(Collected data)
────────

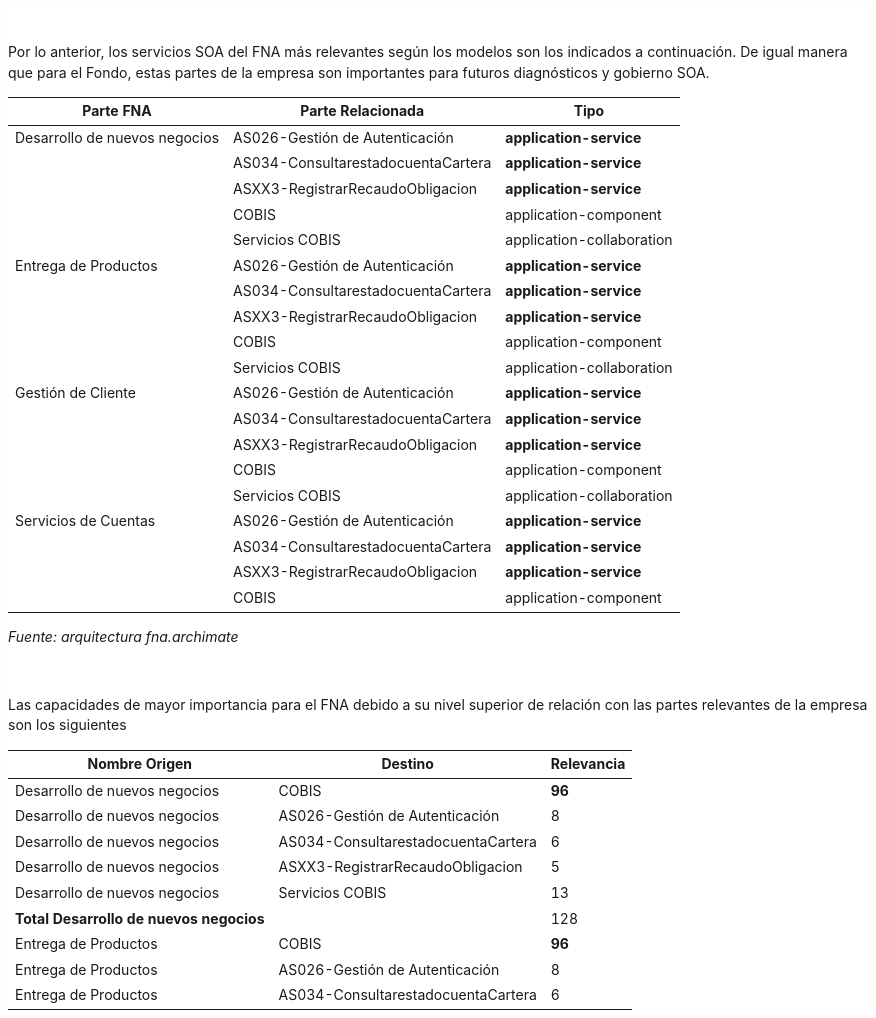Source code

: <br>

Por lo anterior, los servicios SOA del FNA más relevantes según los modelos son los indicados a continuación. De igual manera que para el Fondo, estas partes de la empresa son importantes para futuros diagnósticos y gobierno SOA.

|**Parte FNA**|**Parte Relacionada**|**Tipo**|
|-------------|---------------------|--------|
|Desarrollo de nuevos negocios|AS026-Gestión de Autenticación|**application-service**|
||AS034-ConsultarestadocuentaCartera|**application-service**|
||ASXX3-RegistrarRecaudoObligacion|**application-service**|
||COBIS|application-component|
||Servicios COBIS|application-collaboration|
|Entrega de Productos|AS026-Gestión de Autenticación|**application-service**|
||AS034-ConsultarestadocuentaCartera|**application-service**|
||ASXX3-RegistrarRecaudoObligacion|**application-service**|
||COBIS|application-component|
||Servicios COBIS|application-collaboration|
|Gestión de Cliente|AS026-Gestión de Autenticación|**application-service**|
||AS034-ConsultarestadocuentaCartera|**application-service**|
||ASXX3-RegistrarRecaudoObligacion|**application-service**|
||COBIS|application-component|
||Servicios COBIS|application-collaboration|
|Servicios de Cuentas|AS026-Gestión de Autenticación|**application-service**|
||AS034-ConsultarestadocuentaCartera|**application-service**|
||ASXX3-RegistrarRecaudoObligacion|**application-service**|
||COBIS|application-component|

_Fuente: arquitectura fna.archimate_

<br>

Las capacidades de mayor importancia para el FNA debido a su nivel superior de relación con las partes relevantes de la empresa son los siguientes

|Nombre Origen|**Destino**|**Relevancia**|
|-------------|-----------|--------------|
|Desarrollo de nuevos negocios|COBIS|**96**|
|Desarrollo de nuevos negocios|AS026-Gestión de Autenticación|8|
|Desarrollo de nuevos negocios|AS034-ConsultarestadocuentaCartera|6|
|Desarrollo de nuevos negocios|ASXX3-RegistrarRecaudoObligacion|5|
|Desarrollo de nuevos negocios|Servicios COBIS|13|
|**Total Desarrollo de nuevos negocios**||128|
|Entrega de Productos|COBIS|**96**|
|Entrega de Productos|AS026-Gestión de Autenticación|8|
|Entrega de Productos|AS034-ConsultarestadocuentaCartera|6|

────────

#### [THE PROBLEM]
Wherever a line above contains the string "Productos", copy that line.

#### [WRITTEN REPLY]
|Entrega de Productos|AS026-Gestión de Autenticación|**application-service**|
|Entrega de Productos|COBIS|**96**|
|Entrega de Productos|AS026-Gestión de Autenticación|8|
|Entrega de Productos|AS034-ConsultarestadocuentaCartera|6|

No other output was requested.